Die Tagebücher, die er ab 1933 führte, geben Aufschluss über den Alltag. Die folgenden zwölf Jahre lassen sich mit einem einzigen Begriff kennzeichnen: Verlust. Aber dieser Begriff kann kaum andeuten, wie die Klemperers ihren Alltag erlebt, erlitten haben. In den Tagebüchern tauchen regelmäßig Wörter auf, die die Verluste im Einzelnen beschreiben.
Da ist zunächst das Wort Angst. Dass er als Jude nichts Gutes zu erwarten hatte, wussten beide, auch wenn sie sich zunächst nicht vorstellen konnten, wie brutal der propagierte Antisemitismus in die Tat umgesetzt werden würde. Am Anfang stand die Angst vor dem Verlust der materiellen Lebensgrundlage; die Angst vor der Zukunft kam schnell dazu: »Im Augenblick bin ich noch in Sicherheit. Aber wie einer am Galgen in Sicherheit ist, der den Strick um den Hals hat. In jedem Augenblick kann ein neues ›Gesetz‹ den Tritt, auf dem ich stehe, fortstoßen, und dann hänge ich. ... Man ist artfremd oder Jude, wenn ein Teil der Großeltern Jude war. Wie im Spanien des 15. Jahrhunderts, aber damals ging es um den Glauben. Heute ist es Zoologie + Geschäft«, notiert er am 10. April 1933.[1]

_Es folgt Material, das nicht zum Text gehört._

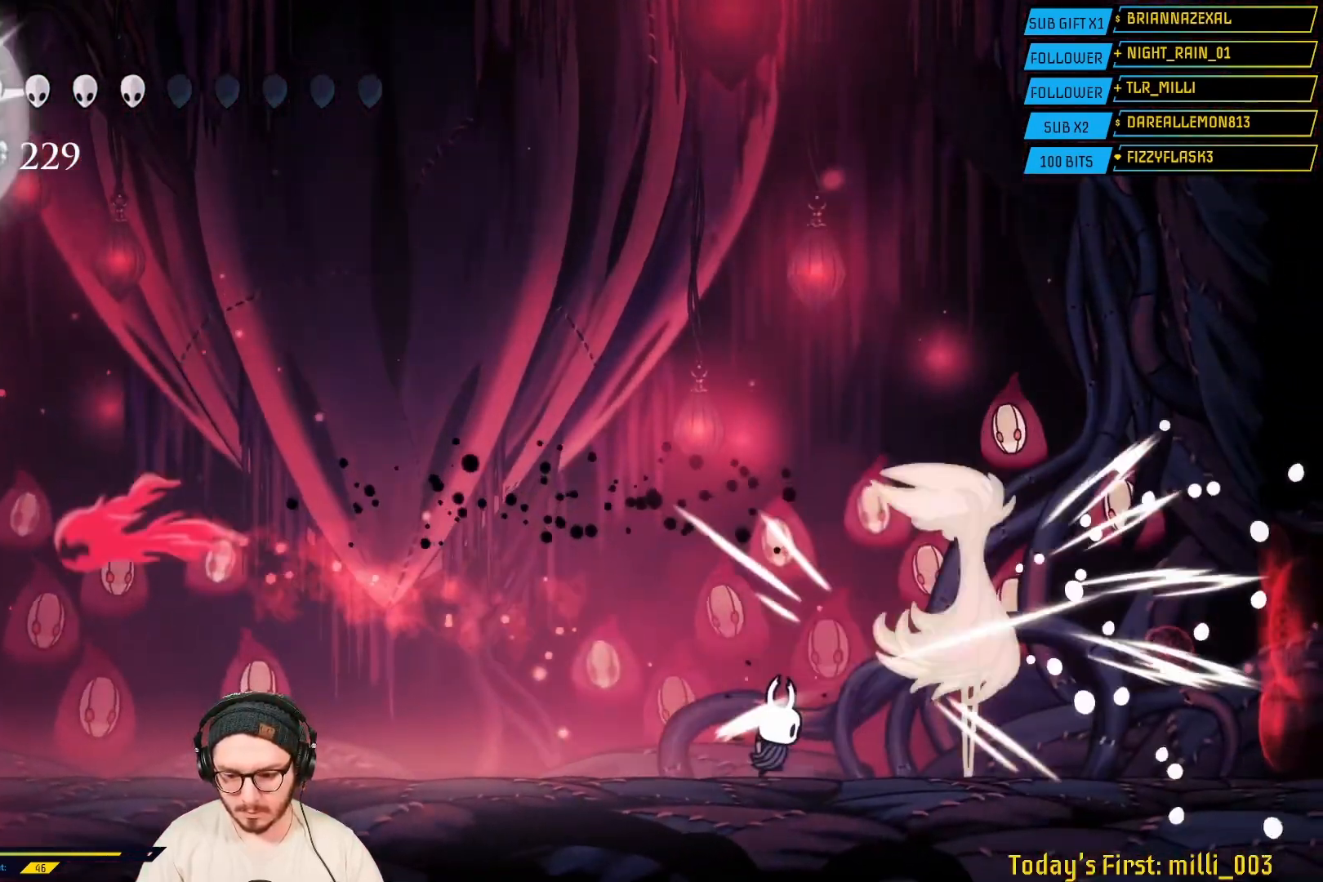
{"buttons": [], "left_stick": "left", "right_stick": "center", "events": [[117, "X", "down"], [300, "X", "up"], [400, "left_stick", "left"]]}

Die Angst wird ihn bis 1945 nicht verlassen. Am 8. Februar 1945 schreibt er: »Angst haben alle. Die Juden vor der Gestapo, die sie ermorden könnte vor dem Eintreffen der Russen; die Arier vor den Russen … Jud und Christ fürchten auch gemeinsam die Bombenangriffe.« Trotz der Sympathie, die er und Eva jetzt manchmal erfahren, stimmt auch das: »Im Grunde fürchten wir gar nichts mehr, weil wir ja immerfort, in jeder Stunde alles zu befürchten haben.«
Zunehmend berichten die Tagebücher vom Hunger. Besonders seit Kriegsbeginn leiden sie Mangel an allem. Eva bekommt als Arierin mehr Nahrung, Kleidung usw. zugeteilt, davon geben beide an andere ab. »Die Essnot wird immer qualvoller«, schreibt er am 16. März 1942. Stundenlang ist Eva fast unterwegs, um etwas Essbares aufzutreiben, manchmal ergebnislos. Victor spürt den Hunger auch deshalb so stark, weil die körperliche Arbeit ihn erschöpft. Von April 1943 bis Juni 1944 muss er Zwangsarbeit in Fabriken leisten. Die Nachtarbeit tut seinem Augenleiden überhaupt nicht gut; trotzdem meldet er sich manchmal freiwillig, weil es für Nachtarbeit einige Gramm Fleisch auf Marken gibt.
Schon vor 1933 hatten die Klemperers die Gewohnheit, sich gegenseitig vorzulesen und über das Gelesene zu sprechen. Diese Zeit des Vorlesens war für beide etwas ganz Kostbares. Nachdem sie keine Bücher mehr besaßen, nachdem Victor nicht mehr schreiben und keine Bibliothek mehr benutzen durfte, wurde diese Gewohnheit das einzig Gute, das ihnen blieb. Wenn Eva sich hingelegt hatte, um ihr entzündeten Füße zu entlasten, saß Victor am Bett und las vor. Wenn Eva vorlas, schlief er manchmal vor Erschöpfung ein.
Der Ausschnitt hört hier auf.